Book Review

We Are the Brennans

Rating:

We Are The Brennans by Tracey Lange, a Book Review by @barbaradelinsky #WeAreTheBrennans #BookReview #reading

Take an Irish family in New York, add a family business in crisis, a pair of star-crossed lovers, and secrets enough to layer the plot with guilt, frustration, and suspense, and you have WE ARE THE BRENNANS.

The story opens with the drunk-driving auto accident of Sunday Brennan, the only female of four siblings. She is living in Los Angeles, estranged from the family until her designated next-of-kin, her oldest brother, receives a call that she is hurt, flies out from New York, and persuades her to come home. Once there, she is sucked right back into the messes of her three brothers, her father, her ex-fiancé, and the bar.

Similarly, the reader is caught up in the big questions – like, what is going on with the bar’s finances, whether the oldest brother can get his wife and daughter back, and why Sunday left town so abruptly five years before.

In addition to Sunday’s voice, there are chapters in the voices of her brothers, father, and ex, bringing us little by little up to speed on the current state of their lives. Nothing is perfect here.

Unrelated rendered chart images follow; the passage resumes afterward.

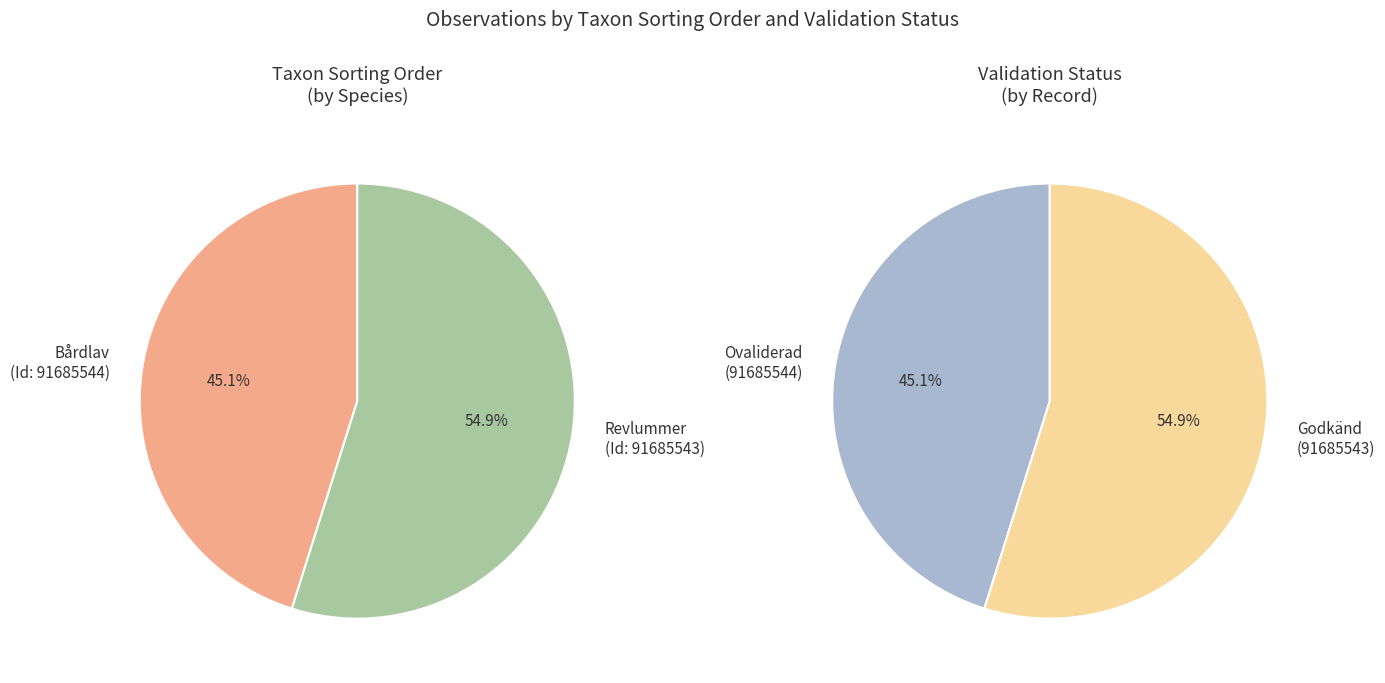

What is the total percentage of Revlummer (91685543) and Bårdlav (91685544)?

100.0%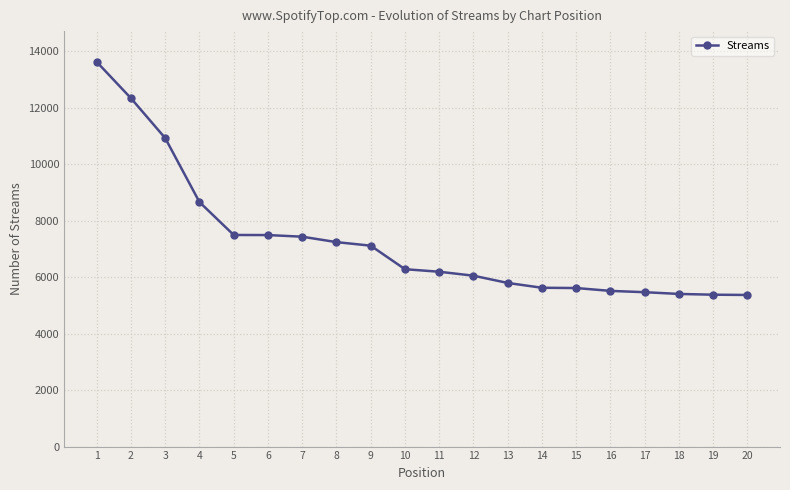

What is the value of the 11th point from the left?

6191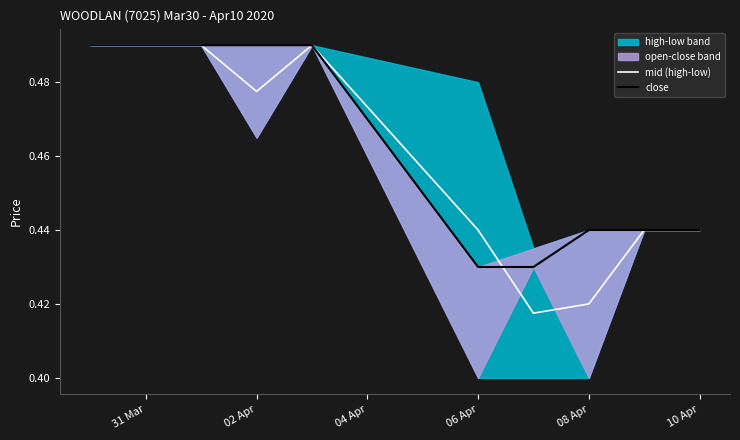

True or false: close and mid (high-low) intersect in this chart.

True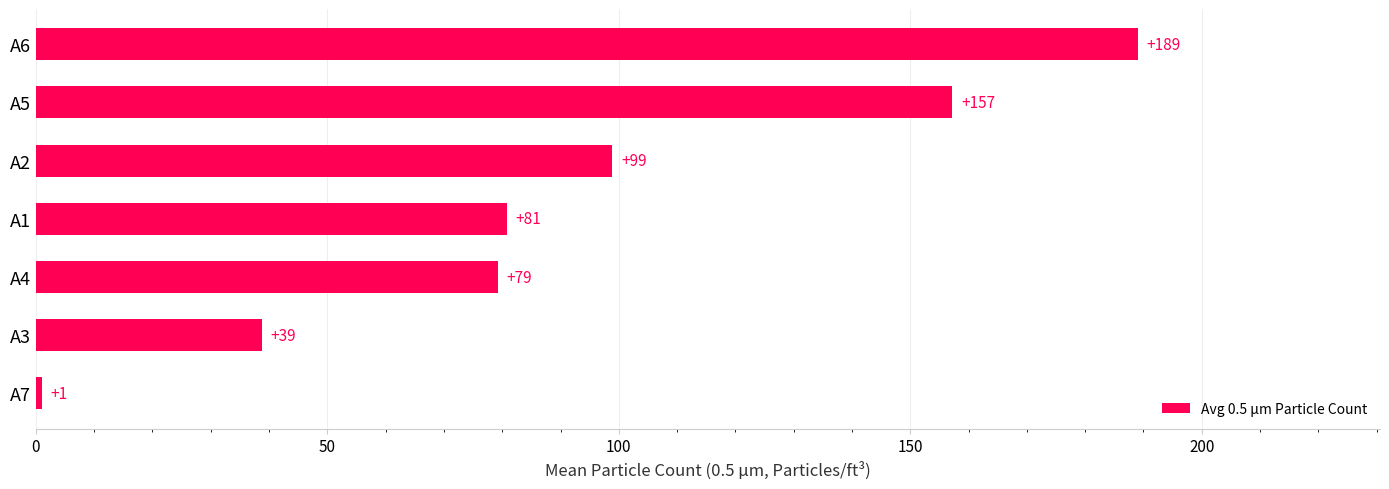

True or false: the data shows 103.7 at A5.

False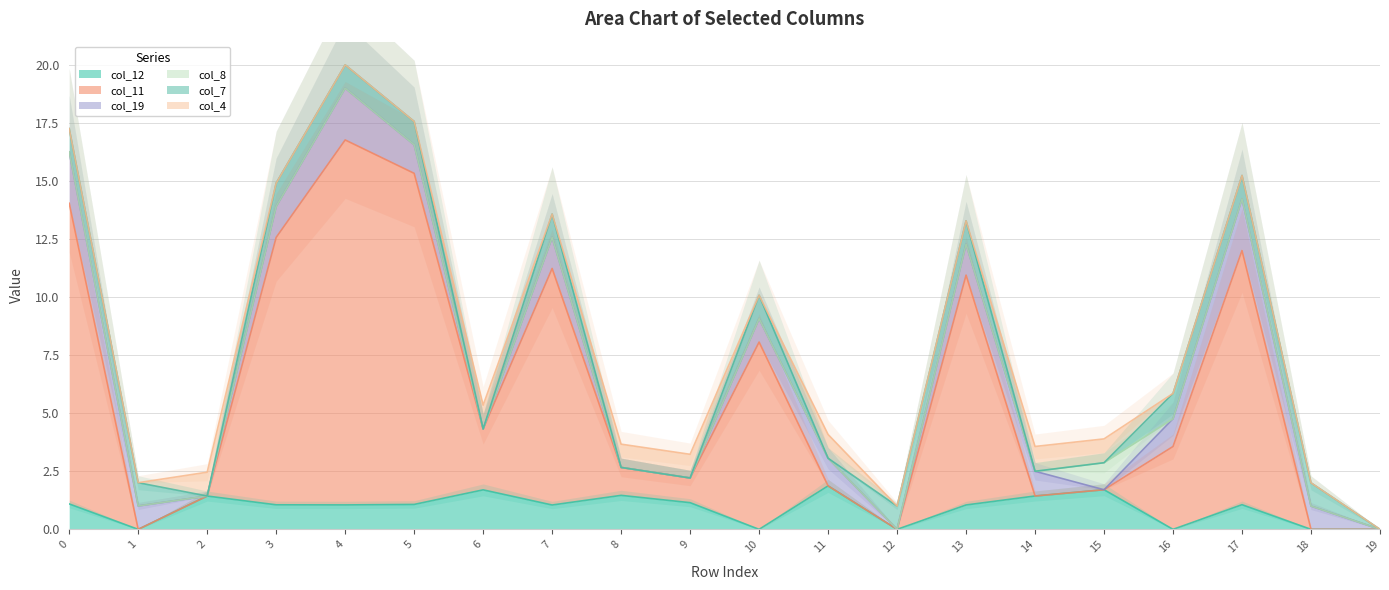

After their last crossing, which series has the higher values: col_11 or col_8?

col_11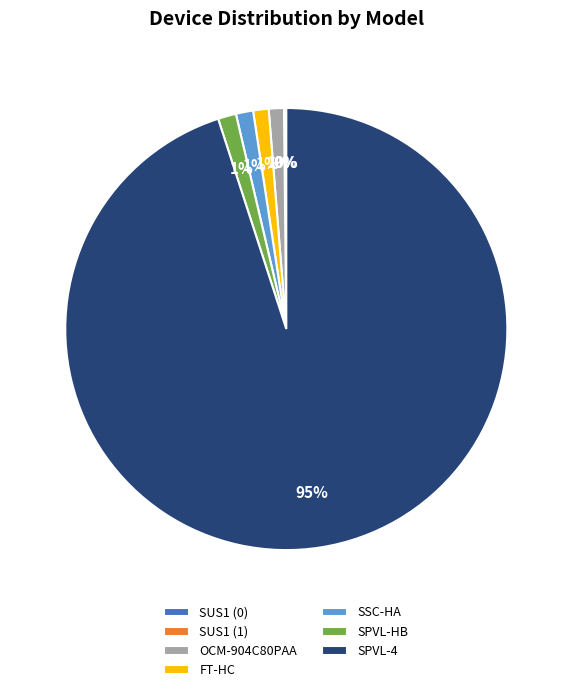

To the nearest percent, what is the average slice percentage?

14%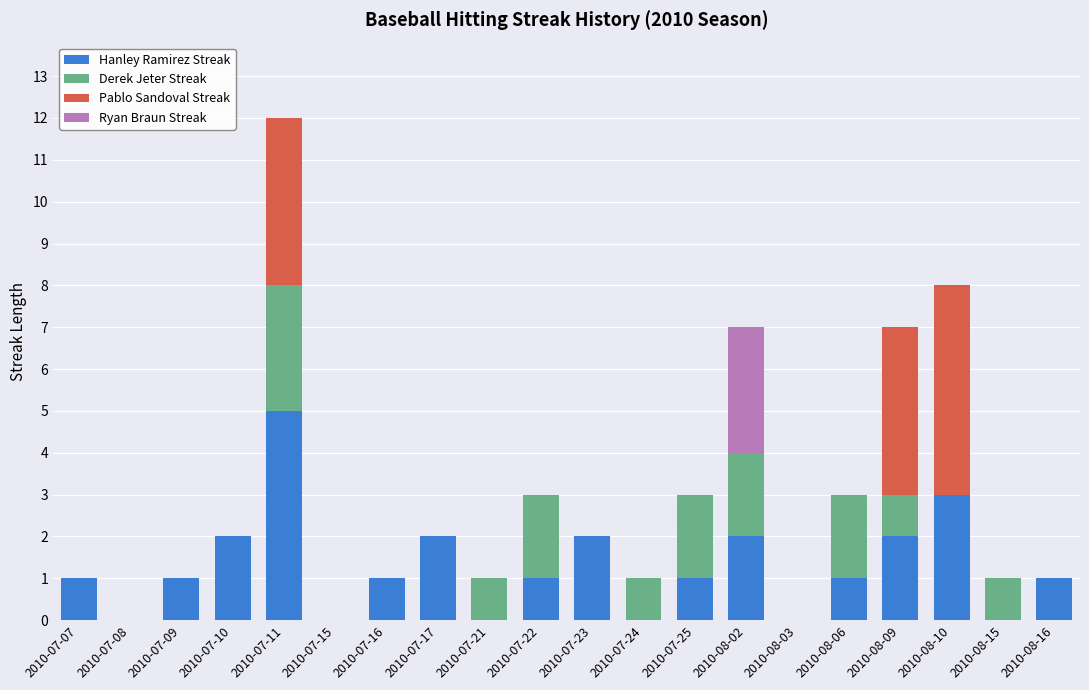

At which label does Hanley Ramirez Streak reach its peak?

2010-07-11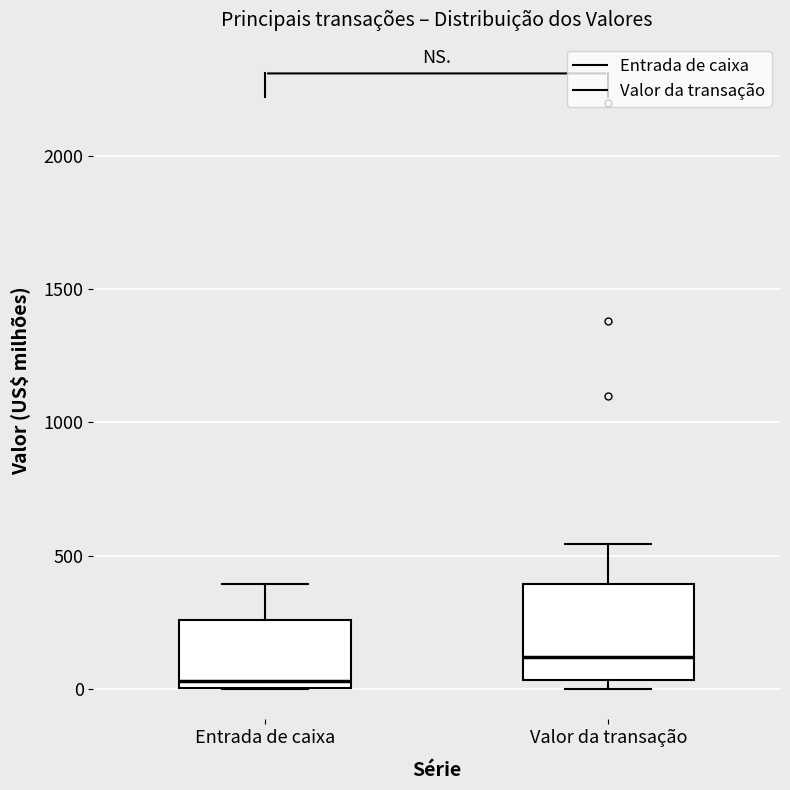

Which box's median line is the lowest?

Entrada de caixa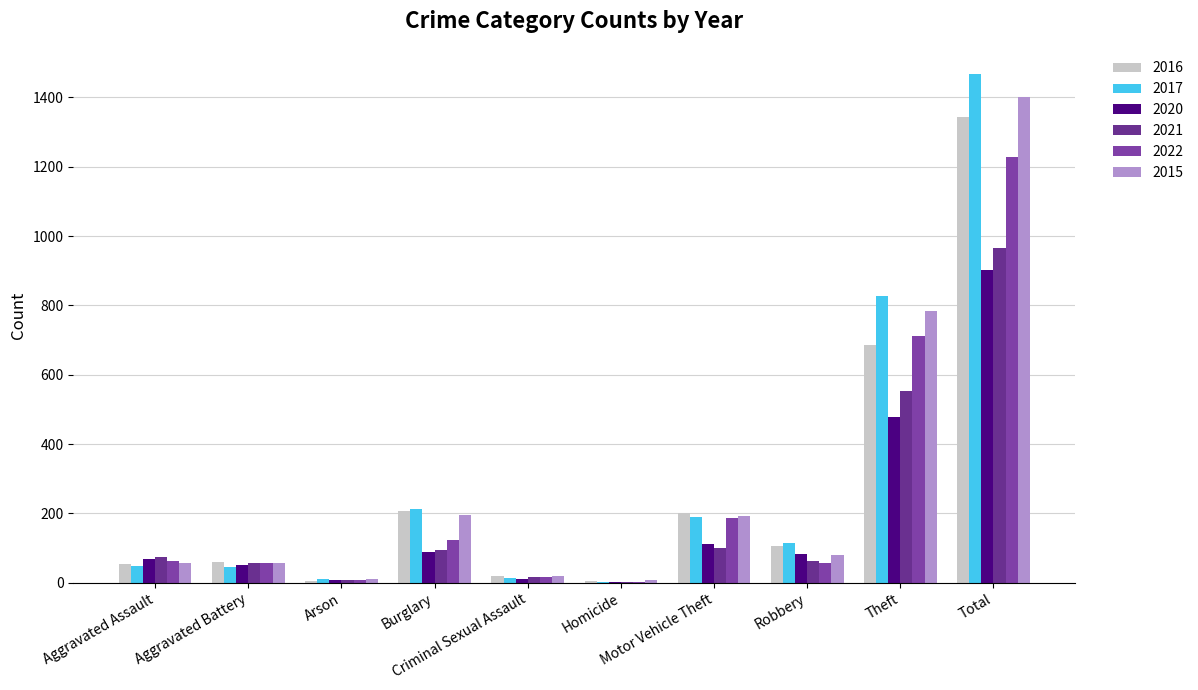

What is the lowest value of the 2016 series?

5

This family, these people, are imperfect as sin, all too human, just as we are. This is, perhaps the greatest strength of the book.

Its greatest weakness? I’m still trying to put my finger on that, still trying to figure out why I didn’t love this book. It may have been Sunday’s passivity; I want a strong heroine, and she was not. It may have been the narration of the audiobook, which leaned toward extremes. It may have been the ending, which left me up in the air – and yes, I know, the point was that the Brennans are the Brennans and will work it out.

But after slogging through their other problems and now facing as important an issue as this last one, I wanted to see how they did it.  Moreover, had some of those earlier slogs been shorter, there’d have been plenty of time for that.

Still, WE ARE THE BRENNANS is nicely written. The characters are, indeed, like family. It’s a diverting read.